*WORK TO DO:*
Continue the proof about the limits of $p_m$, $\hat{p}_m$, $q_m$ and $\hat{q}_m$, picking up directly after the last line shown, equation (44).

*TEXT SHOWN:*
"""

From (34)-(37), by using the condition $\vert a\alpha \vert <1$ and a well-known criterion for the convergence of products, the statement easily follows.

(b) By using the condition $u_{-1}=u_{0}=(a\beta +b)/(1-a\alpha )$ in (22) and (23), the statement immediately follows.

(c) By using the condition $v_{-1}=v_{0}=(\alpha b+\beta )/(1-a\alpha )$ in (24) and (25), the statement immediately follows.

(d) By using the condition $u_{-1}=(a\beta +b)/(1-a\alpha )\ne u_{0}$, we get

$$\begin{aligned} &p_{m}=\frac{a\beta +b}{a\beta +b+(a\alpha )^{m}(u_{0}(1-a\alpha )-a\beta -b)}, \end{aligned}$$

(38)

$$\begin{aligned} &\hat{p}_{m}=\frac{a\beta +b+(a\alpha )^{m}(u_{0}(1-a\alpha )-a\beta -b)}{a\beta +b}. \end{aligned}$$

(39)

Letting $m\to\infty$ in (38) and (39) and using the condition $\vert a\alpha \vert >1$, we have $p_{m}\to0$ and $\vert \hat{p}_{m}\vert \to\infty$, from which along with (22) and (23) the statement easily follows.

(e) By using the condition $u_{-1}\ne(a\beta +b)/(1-a\alpha )=u_{0}$, we get

$$\begin{aligned} &p_{m}=\frac{a\beta +b+(a\alpha )^{m}(u_{-1}(1-a\alpha )-a\beta -b)}{a\beta +b}, \end{aligned}$$

(40)

$$\begin{aligned} &\hat{p}_{m}=\frac{a\beta +b}{a\beta +b+(a\alpha )^{m+1}(u_{-1}(1-a\alpha )-a\beta -b)}. \end{aligned}$$

(41)

Letting $m\to\infty$ in (40) and (41) and using the condition $\vert a\alpha \vert >1$, we have $\vert p_{m}\vert \to\infty$ and $\hat{p}_{m}\to0$, from which along with (22) and (23) the statement easily follows.

(f) By using the condition $v_{-1}=(a\beta +b)/(1-a\alpha )\ne v_{0}$, we get

$$\begin{aligned} &q_{m}=\frac{\alpha b+\beta }{\alpha b+\beta +(a\alpha )^{m}(v_{0}(1-a\alpha )-\alpha b-\beta )}, \end{aligned}$$

(42)

$$\begin{aligned} &\hat{q}_{m}=\frac{\alpha b+\beta +(a\alpha )^{m}(v_{0}(1-a\alpha )-\alpha b-\beta )}{\alpha b+\beta }. \end{aligned}$$

(43)

Letting $m\to\infty$ in (42) and (43) and using the condition $\vert a\alpha \vert >1$, we have $q_{m}\to0$ and $\vert \hat{q}_{m}\vert \to\infty$, from which along with (24) and (25) the statement easily follows.

(g) By using the condition $v_{-1}\ne(a\beta +b)/(1-a\alpha )= v_{0}$, we get

$$\begin{aligned} &q_{m}=\frac{\alpha b+\beta +(a\alpha )^{m}(v_{-1}(1-a\alpha )-\alpha b-\beta )}{\alpha b+\beta }, \end{aligned}$$

(44)

"""

*RECORD LIST:*

"""

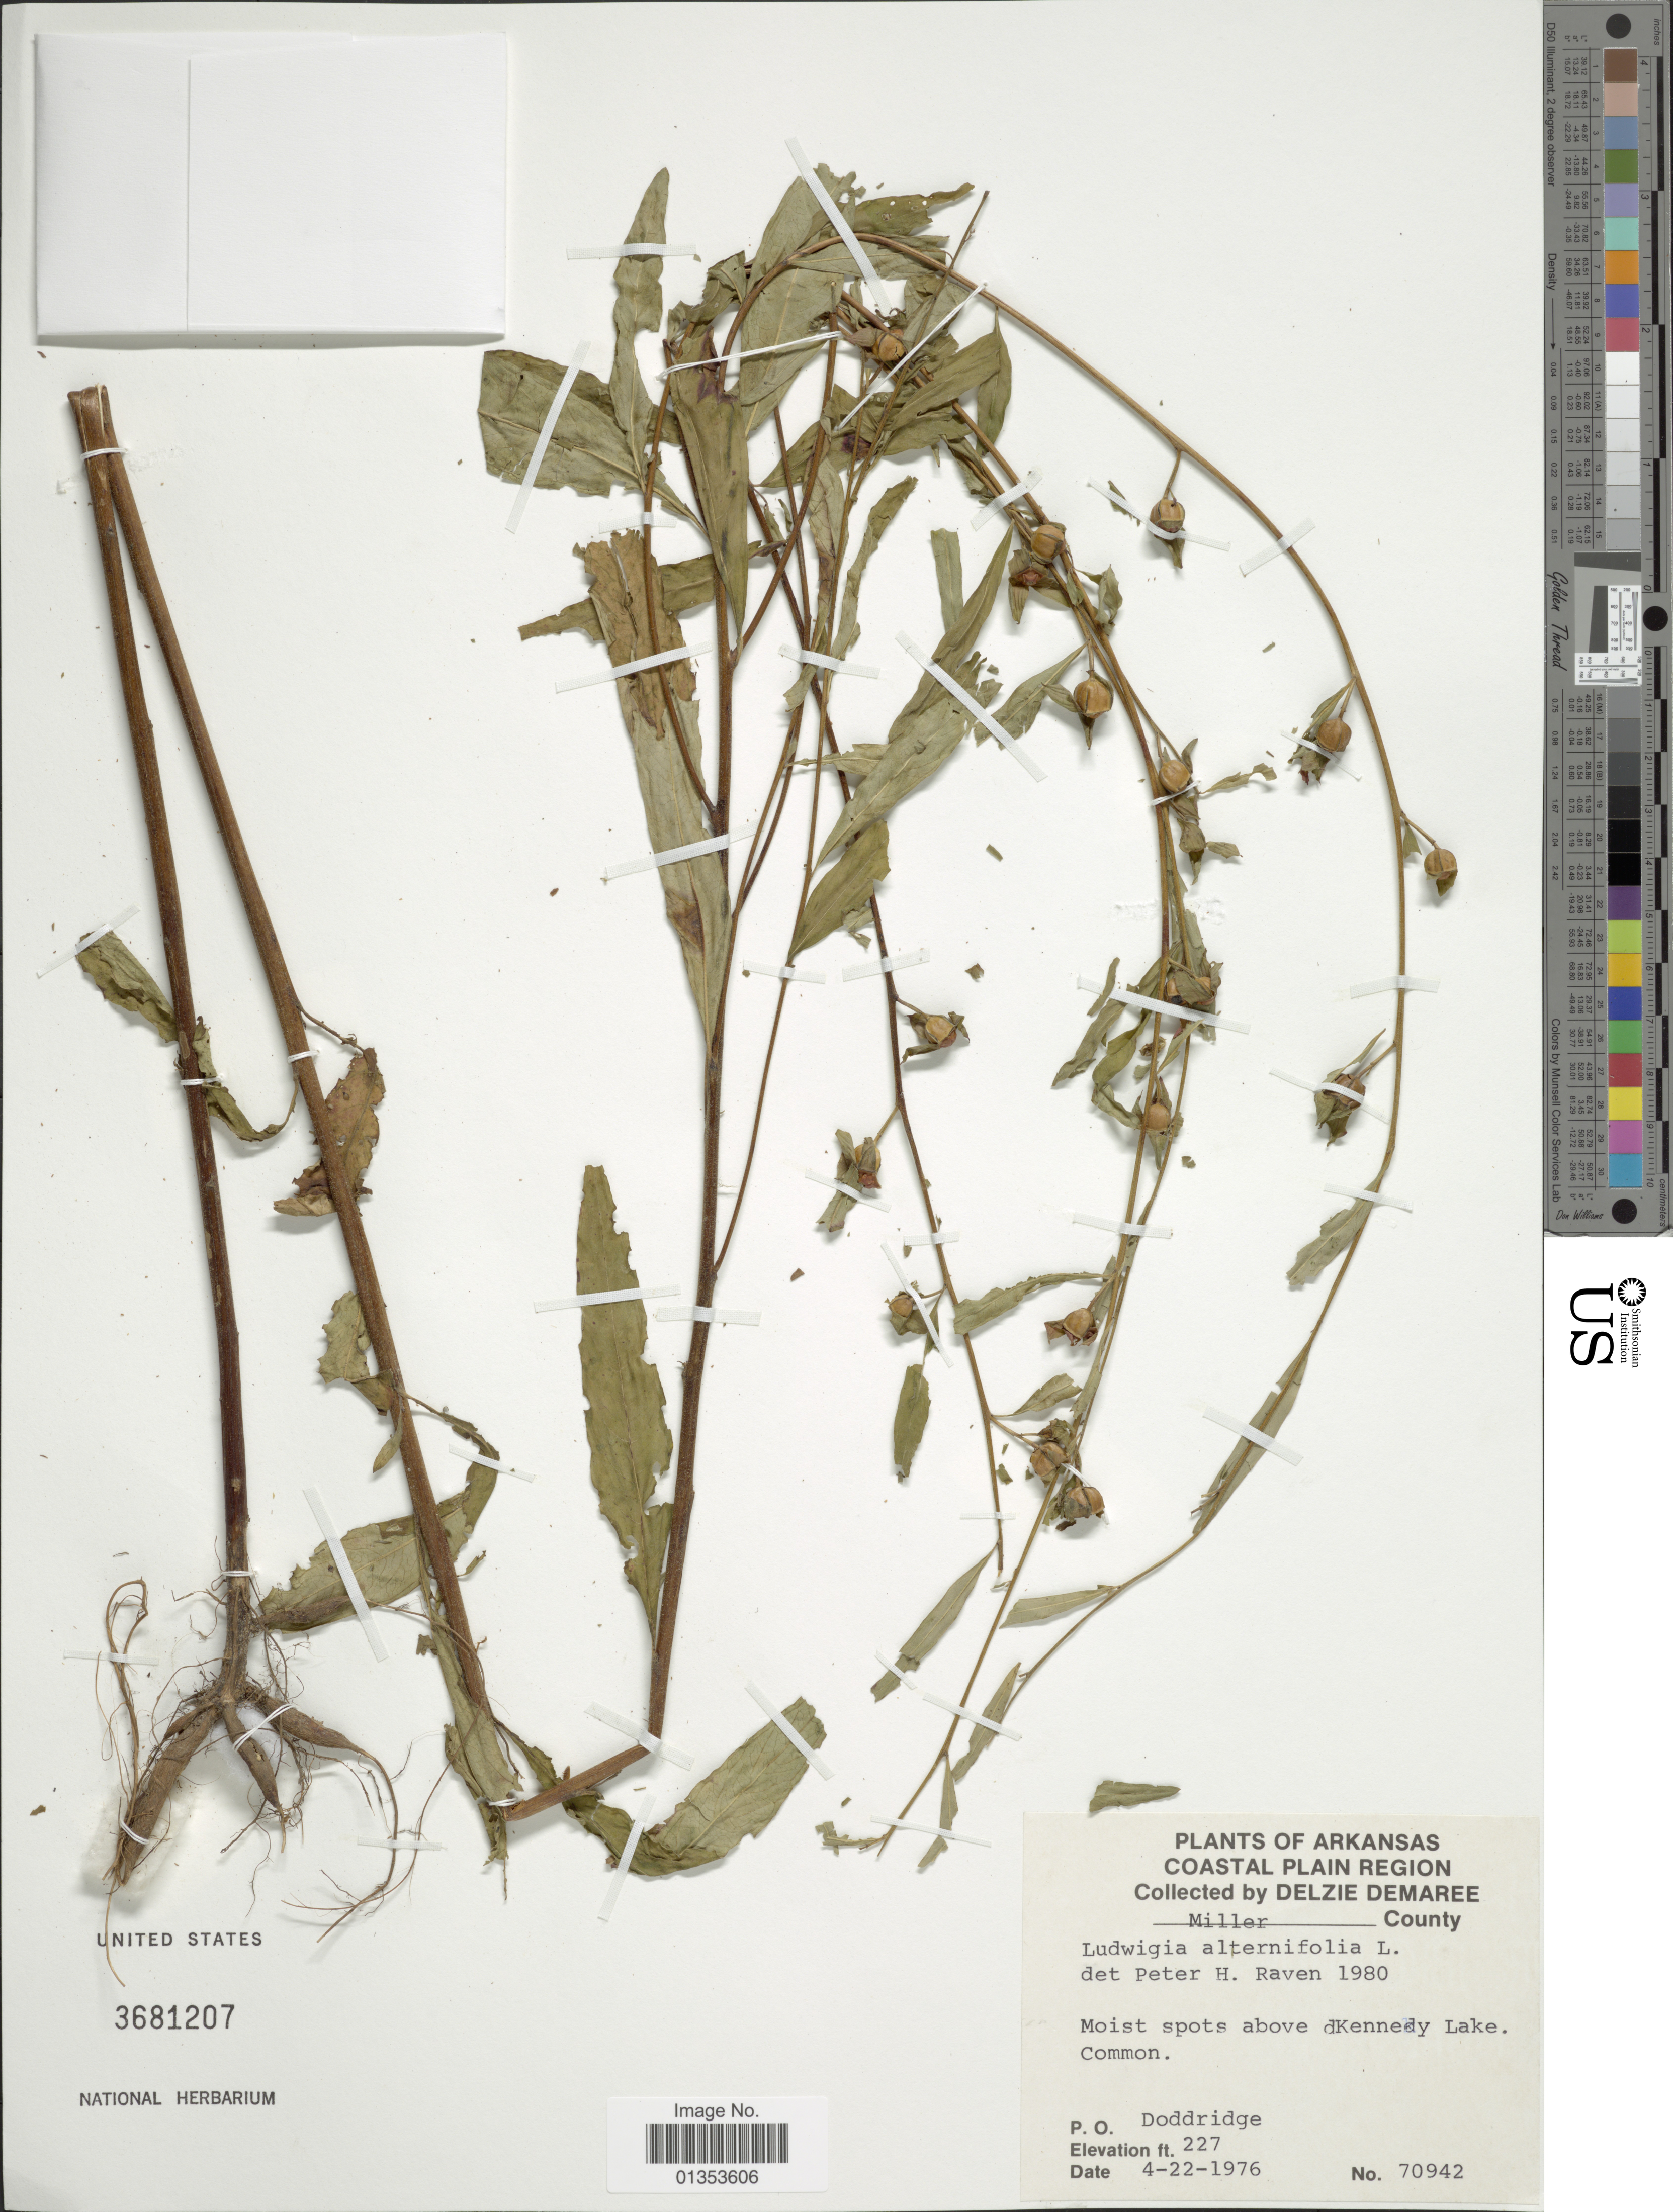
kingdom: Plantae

"""
"""

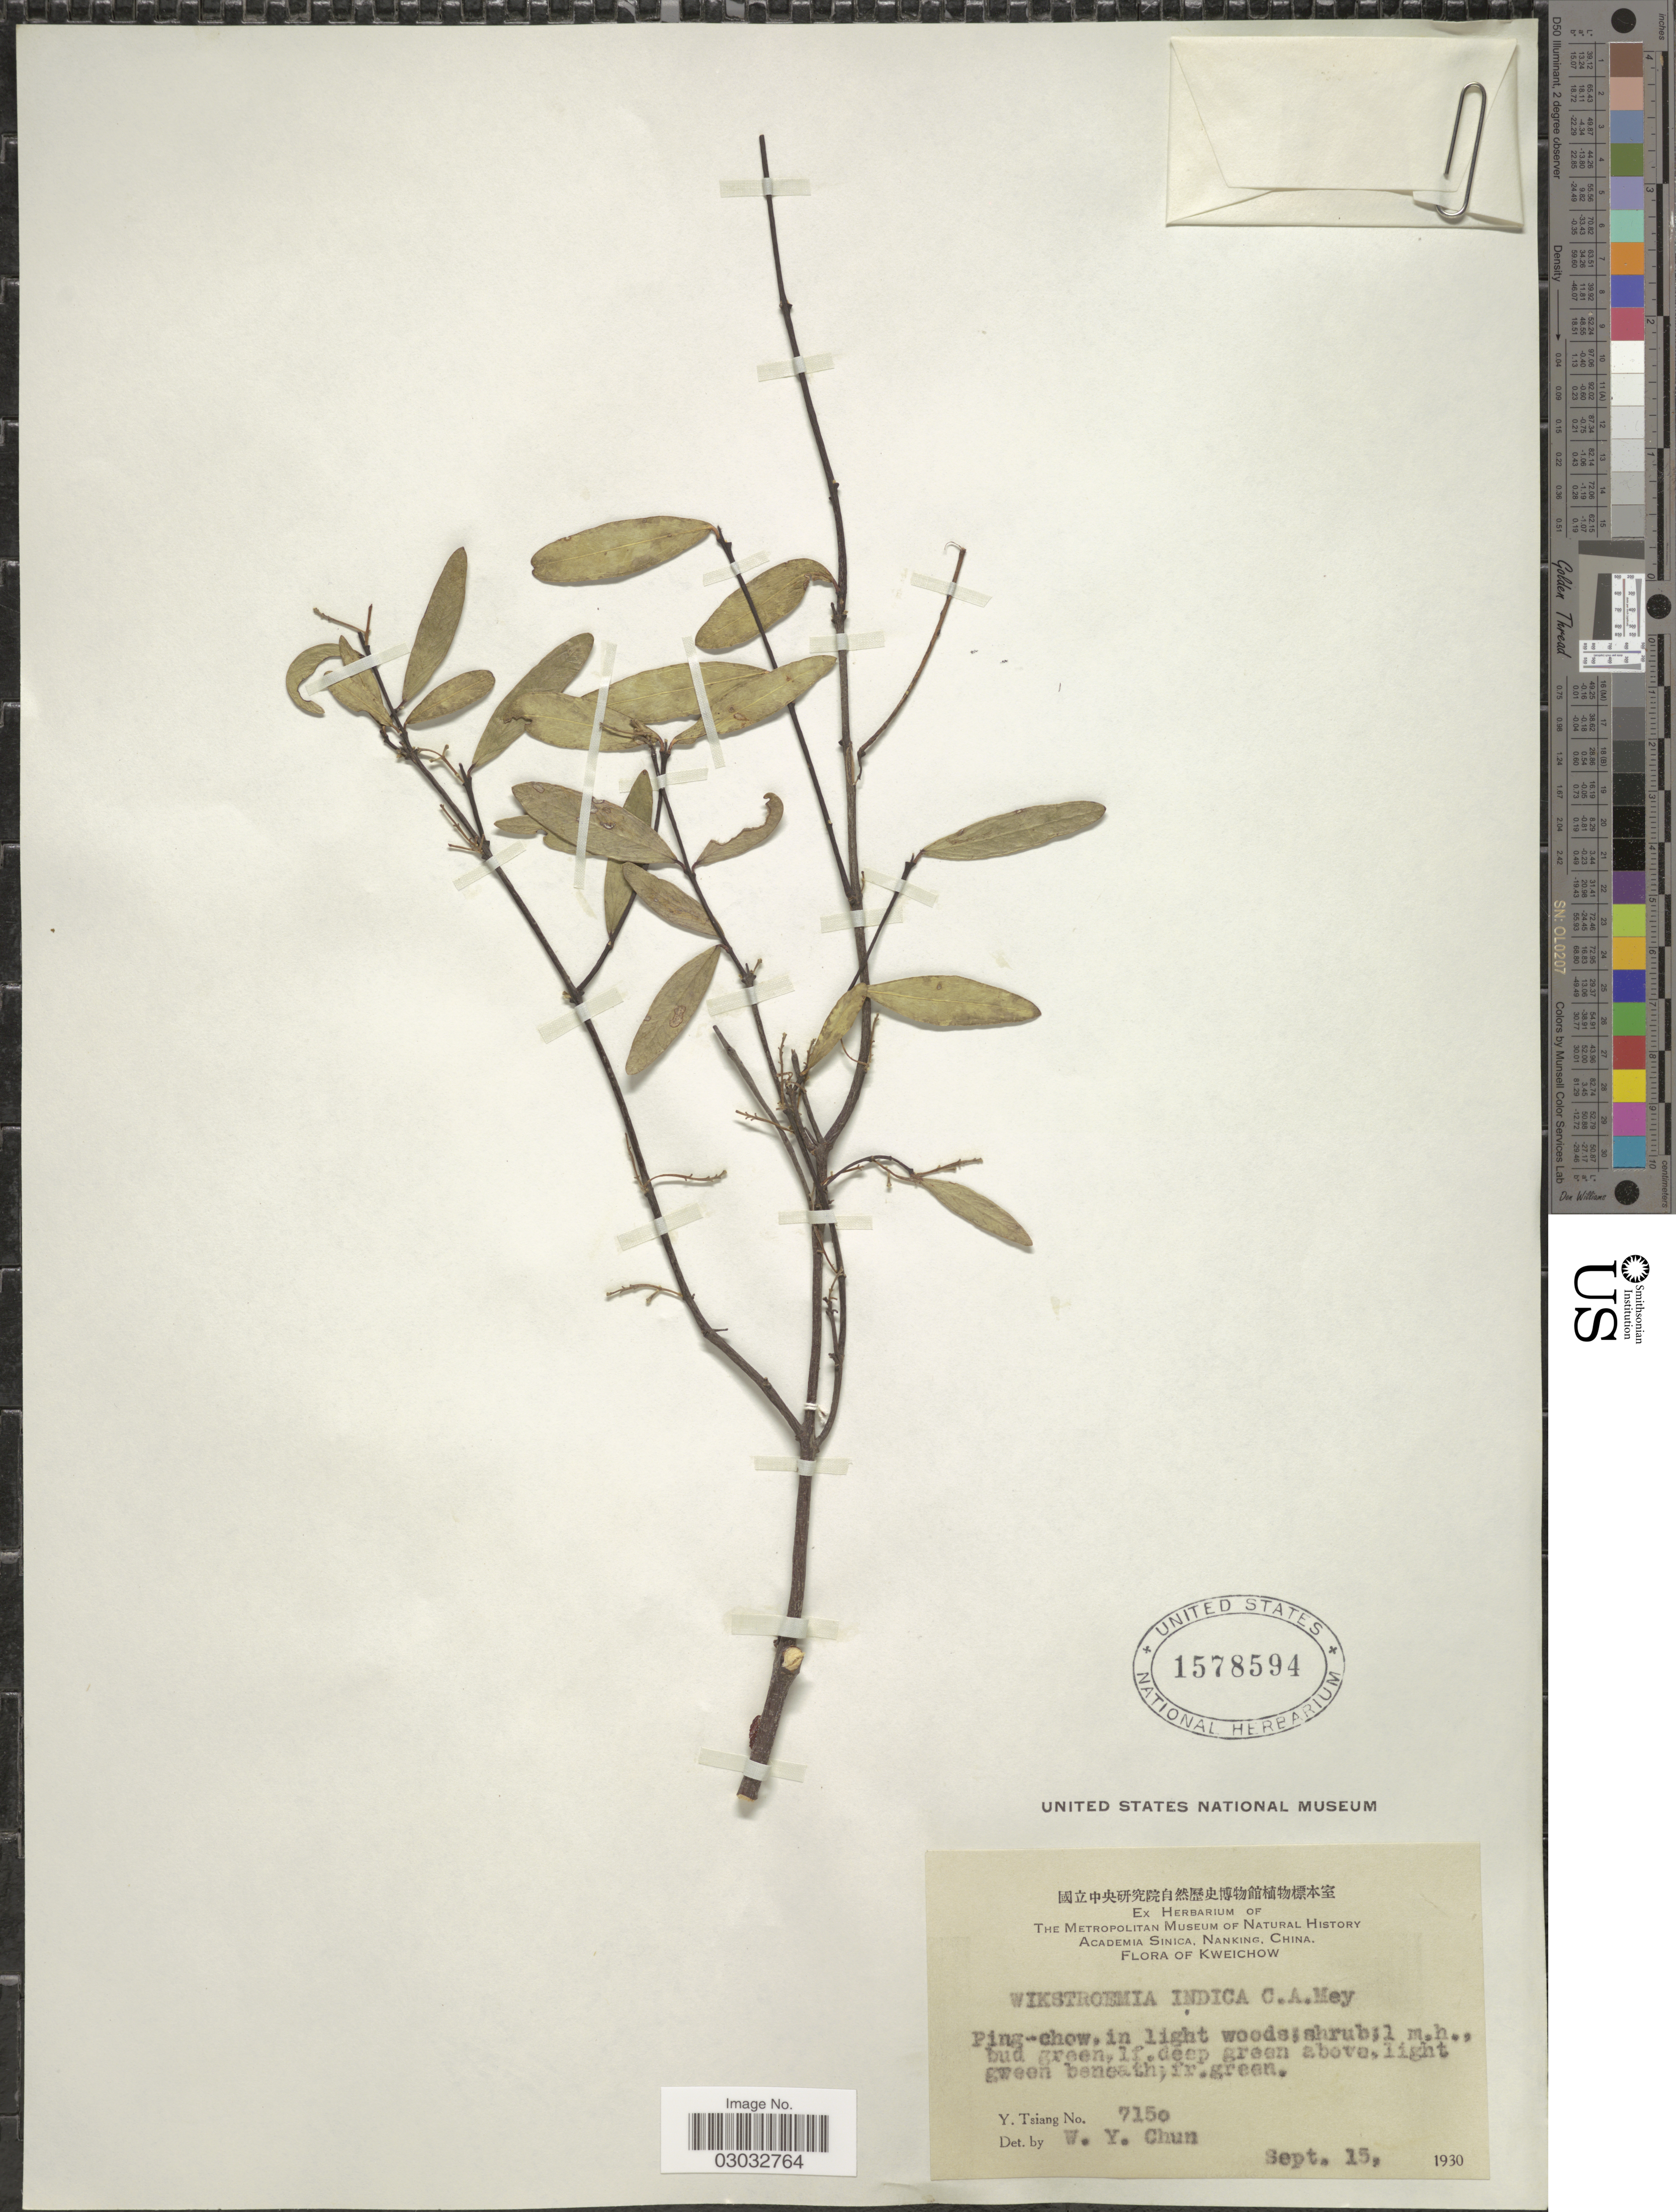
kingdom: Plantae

"""

*EXPECTED ANSWER:*
$$\begin{aligned} &\hat{q}_{m}=\frac{\alpha b+\beta }{\alpha b+\beta +(a\alpha )^{m+1}(v_{-1}(1-a\alpha )-\alpha b-\beta )}. \end{aligned}$$

(45)

Letting $m\to\infty$ in (44) and (45) and using the condition $\vert a\alpha \vert >1$, we have $\vert q_{m}\vert \to\infty$ and $\hat{q}_{m}\to0$, from which along with (24) and (25) the statement easily follows.

(h), (i) Note that $\lim_{m\to\infty}p_{m}=L_{1}$. Hence, from the assumptions $\vert L_{1}\vert <1$, that is, $\vert L_{1}\vert >1$ along with (22), the statements easily follow.

(j) The statement immediately follows by using the condition $L_{1}=1$ in (22).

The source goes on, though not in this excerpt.